Boban Marjanovic could become a big part of the Pistons second unit this season for his scoring ability.
Fernando Medina (NBAE/Getty)
by Keith Langlois
Web Editor

AUBURN HILLS – The Reggie Jackson-Andre Drummond pick and roll remains the staple of Stan Van Gundy’s offense. And the Pistons expect it to be better this season by degrees of magnitude given Jackson’s return to health and Drummond’s greater conditioning and focus.

After that, it’s going to be a markedly different attack than what we’ve seen the past few years simply because of roster turnover. The secondary options after the pick-and-roll had been exhausted last season were isolations to Marcus Morris and Tobias Harris and dribble handoffs or catch-and-shoot scenarios for Kentavious Caldwell-Pope.

This season?

“I think we’ll run catch and shoots and handoffs for Avery (Bradley),” Van Gundy began after Monday’s practice to begin the second week of Pistons camp with the third two-a-day session. “We’ll try to get Tobias plenty of opportunities to attack the basket, to drive the ball from up on top. When he’s playing the small forward, we’ll post him more.”

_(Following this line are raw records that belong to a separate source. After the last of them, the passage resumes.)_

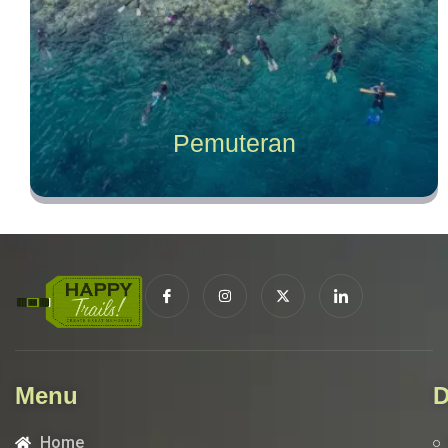
Pemuteran
Menu
D
Home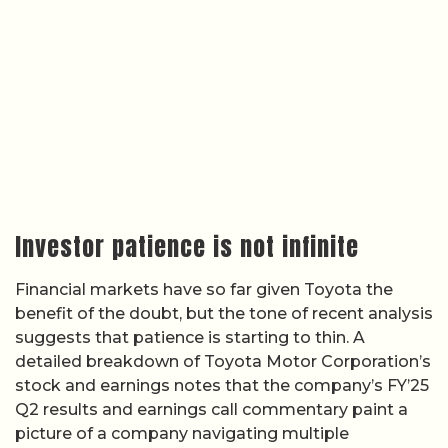
Investor patience is not infinite
Financial markets have so far given Toyota the
benefit of the doubt, but the tone of recent analysis
suggests that patience is starting to thin. A
detailed breakdown of Toyota Motor Corporation’s
stock and earnings notes that the company’s FY’25
Q2 results and earnings call commentary paint a
picture of a company navigating multiple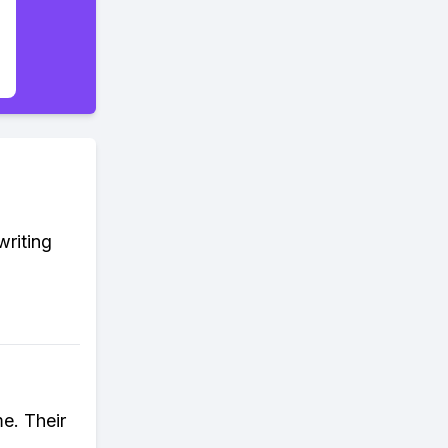
writing
me. Their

After that, the Pistons will look to play through Drummond and hope to use him more as a facilitator.

“He did a good job today sort of as a point center off of handoffs but then really looking for all of our five men in the paint, ducking in.”

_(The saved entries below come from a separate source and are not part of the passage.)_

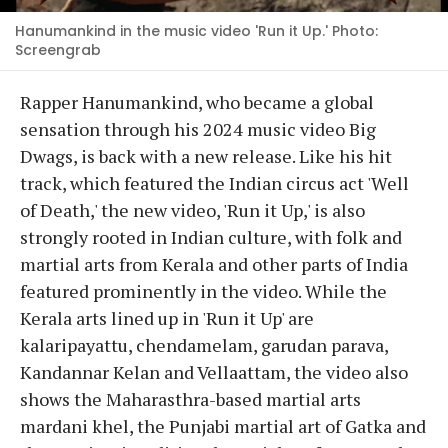
Hanumankind in the music video 'Run it Up.' Photo:
Screengrab
Rapper Hanumankind, who became a global
sensation through his 2024 music video Big
Dwags, is back with a new release. Like his hit
track, which featured the Indian circus act 'Well
of Death,' the new video, 'Run it Up,' is also
strongly rooted in Indian culture, with folk and
martial arts from Kerala and other parts of India
featured prominently in the video. While the
Kerala arts lined up in 'Run it Up' are
kalaripayattu, chendamelam, garudan parava,
Kandannar Kelan and Vellaattam, the video also
shows the Maharasthra-based martial arts
mardani khel, the Punjabi martial art of Gatka and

Van Gundy finished with something that ought to perk up the ears of Pistons fans who clamored for more Boban Marjanovic last season.

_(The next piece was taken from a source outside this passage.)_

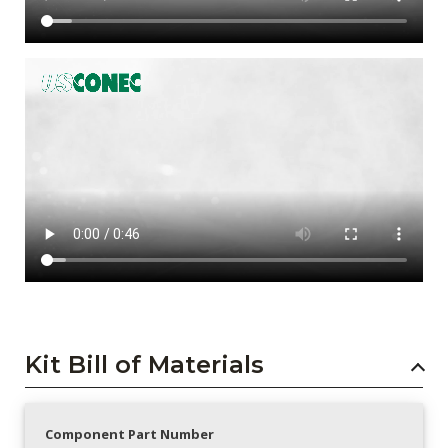
Kit Bill of Materials
Component Part Number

“And then when we come off the bench with Boban in the post.”

Van Gundy went light in the first week on Marjanovic, coming off a month-plus with the Serbian national team as it advanced all the way to the title game of the EuroBasket tournament. But he had a strong showing on Monday.

“Today I don’t even think I shot three shots,” Anthony Tolliver said. “I literally hit him every single time underneath and it helped us because we won every game. It shows you he can definitely make a huge impact offensively, but defensively the same. He’s huge and can protect the rim and get to balls and get to blocked shots no one else can. He’s a specimen of a human being. He’s huge.”

Van Gundy and his teammates have to push Marjanovic to be a more assertive scorer and slightly less unselfish, but they also don’t want to take away his keen passing ability.

“He’s a really good passer and overly willing,” Van Gundy said. “Good and willing, no question about it. (But) two feet in the paint, he’s got to quit being a passer and be a scorer. It’s one thing if you’re off the lane; that’s fine. But two feet in the paint, you’ve got to be a scorer.”

Tolliver said Marjanovic is unlike anyone he’s played with in a career that’s seen him suit up for nine franchises. But he does compare one aspect of the 7-foot-4 Marjanovic to a pretty fair player.

“One of the few guys I’ve ever played with that has as good of hands as he does is Tim Duncan,” he said. “Literally, like anywhere I’ve thrown it around Boban, he’s caught it. Doesn’t matter, he catches the ball. His hands are humongous and he has great hands. I have all the confidence in the world if I can get just it to one of his hands, he’ll catch it.”

And it sounds like throwing the ball to Boban is in the plans for Stan Van Gundy’s team this season.